Sunday, August 14, 2005

CBC Sports and Numeracy - Tennis

I am watching the commentary preceding today's Agassi-Nadal match in Montreal, and a question has come to mind. The "expert" (no doubt an expert on tennis) offered as support for his assertion that Andre Agassi serves remarkably well, something like, "He is fourth overall in aces in this tournament".

This may be evidence of something. But Agassi is a finalist, and therefore is in a round of the tournament only one other player is in (who is also claimed to be a better server than he seems, with no flimsy statistical claims to support that). On the face of it (barring byes) only four players will have played as many matches in the tournament as Agassi has, and so Agassi could be the worst of those with an equal number of matches in which to get aces, hardly a measure of serving quality. Also, if all his matches went to three sets, indicating he was just hanging in perhaps, he would have far more opportunities to get aces. Now perhaps the expert meant aces per some unit that made sense but that is not what was said.

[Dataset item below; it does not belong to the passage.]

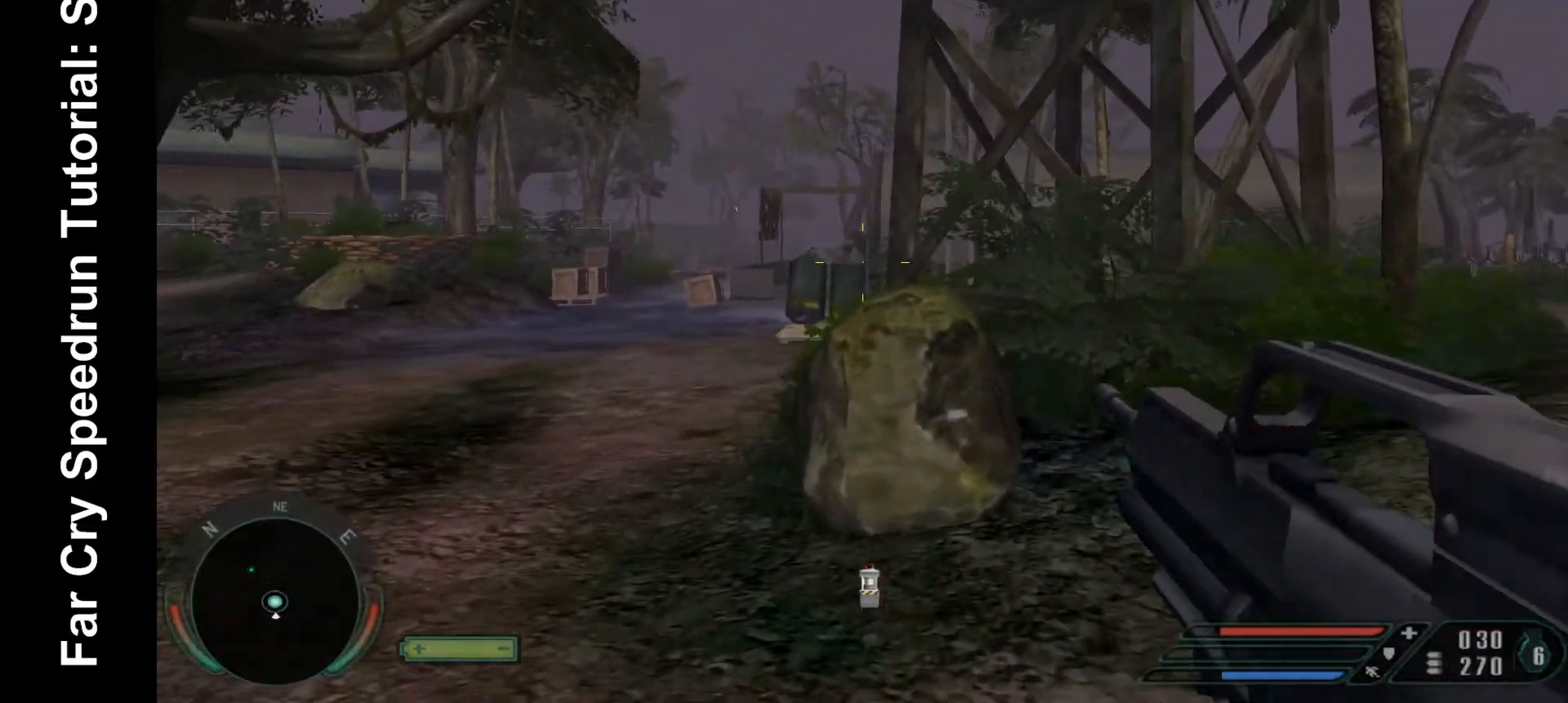
{"keys": ["w"], "mouse": [], "events": []}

UPDATE: The 'expert' decided to repeat the statistic as meaningful in the second game (even saying "who would have thought?"). I tried out the tournament website for detailed data to see if my hypothesis made sense about who the leading four in aces were - but the website does not seem to expose a player's statistics for this tournament! I am spoiled by Wimbledon - and must send a note to those behind this rather useless website.

Perhaps it is a bit much to expect good sense from sports commentary but it does occur at times.